Café Parco: Warm and Comforting Italian
Madison Park's new Cafe Parco is like visiting your Italian grandma.
By Seattle Mag April 19, 2012
This article originally appeared in the May 2012 issue of Seattle magazine.
In the tidy, snug dining room where Madison Park Café lived for 30 years, Café Parco now thrives (all those displaced Sostanza fans needed somewhere to go for the saucy Italian food they love). Parco’s chef and owner, Celinda Norton, is a pro; she’s owned eight restaurants, so she knows well the flavors—garlic, butter, meats braised ’til tender—that her customers are yearning for.
Norton’s cooking is big-boned, rich and indulgent; the sort of Italian food many of us first fell in love with, not the spare, restrained Italian food we’ve come to adore in recent years. Like the menu, the room, with its tabletop lamps and wine-red draperies, has a feeling of being stuck in time. Maybe that’s what I like about it: It reminds me of the special-occasion restaurants of my suburban youth. I like the grilled romaine salad ($12), generous enough to share, dotted with pancetta and croutons.
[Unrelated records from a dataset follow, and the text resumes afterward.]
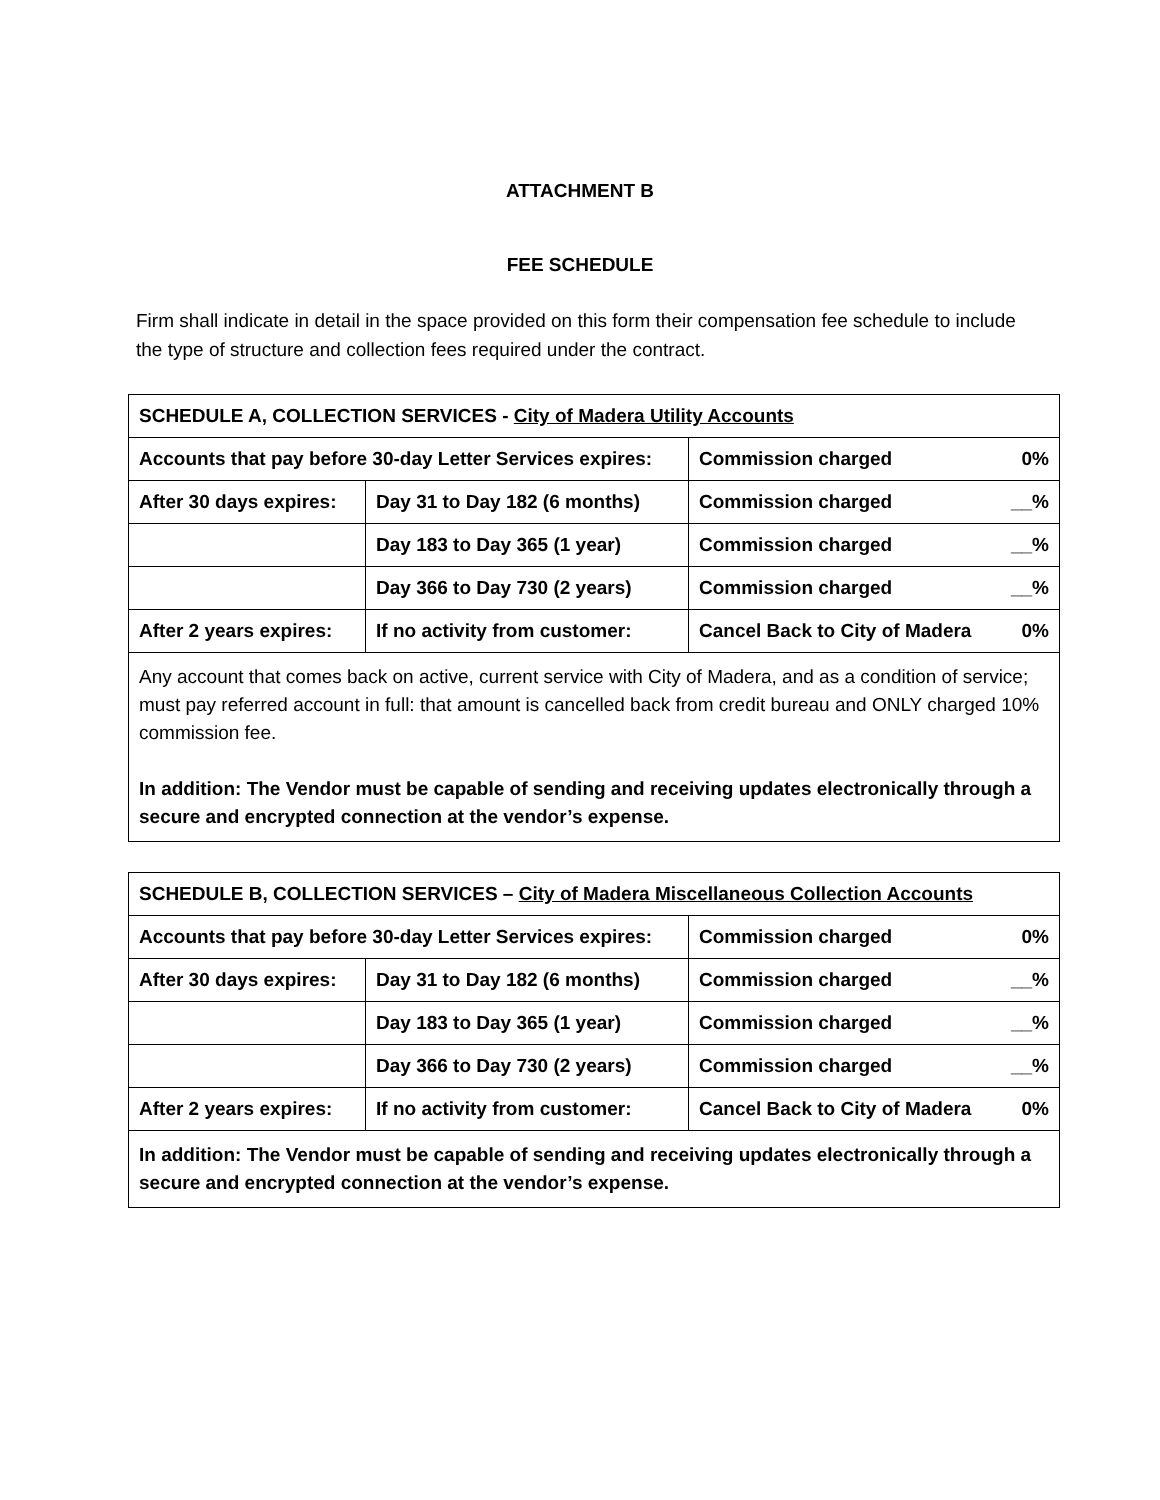ATTACHMENT B
FEE SCHEDULE
Firm shall indicate in detail in the space provided on this form their compensation fee schedule to include the type of structure and collection fees required under the contract.
| SCHEDULE A, COLLECTION SERVICES - City of Madera Utility Accounts | | | |
| --- | --- | --- | --- |
| Accounts that pay before 30-day Letter Services expires: | | Commission charged | 0% |
| After 30 days expires: | Day 31 to Day 182 (6 months) | Commission charged | __% |
| | Day 183 to Day 365 (1 year) | Commission charged | __% |
| | Day 366 to Day 730 (2 years) | Commission charged | __% |
| After 2 years expires: | If no activity from customer: | Cancel Back to City of Madera | 0% |
| Any account that comes back on active, current service with City of Madera, and as a condition of service; must pay referred account in full: that amount is cancelled back from credit bureau and ONLY charged 10% commission fee. In addition: The Vendor must be capable of sending and receiving updates electronically through a secure and encrypted connection at the vendor’s expense. | | | |
| SCHEDULE B, COLLECTION SERVICES – City of Madera Miscellaneous Collection Accounts | | | |
| --- | --- | --- | --- |
| Accounts that pay before 30-day Letter Services expires: | | Commission charged | 0% |
| After 30 days expires: | Day 31 to Day 182 (6 months) | Commission charged | __% |
| | Day 183 to Day 365 (1 year) | Commission charged | __% |
| | Day 366 to Day 730 (2 years) | Commission charged | __% |
| After 2 years expires: | If no activity from customer: | Cancel Back to City of Madera | 0% |
| In addition: The Vendor must be capable of sending and receiving updates electronically through a secure and encrypted connection at the vendor’s expense. | | | |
I enjoyed the braised chicken chunks ($20) over white beans in delicious red wine gravy, and happily devoured the clams ($12) with hunks of sausage and grilled bread slick with olive oil.
Even the ham-handed tradition of bringing a tray with gooey desserts to the table charmed me. It may not be trendy—there’s neither exposed ductwork nor a cement floor in sight. Instead, Café Parco brings to mind the warm embrace of an Italian-American grandma, and there’s comfort in that.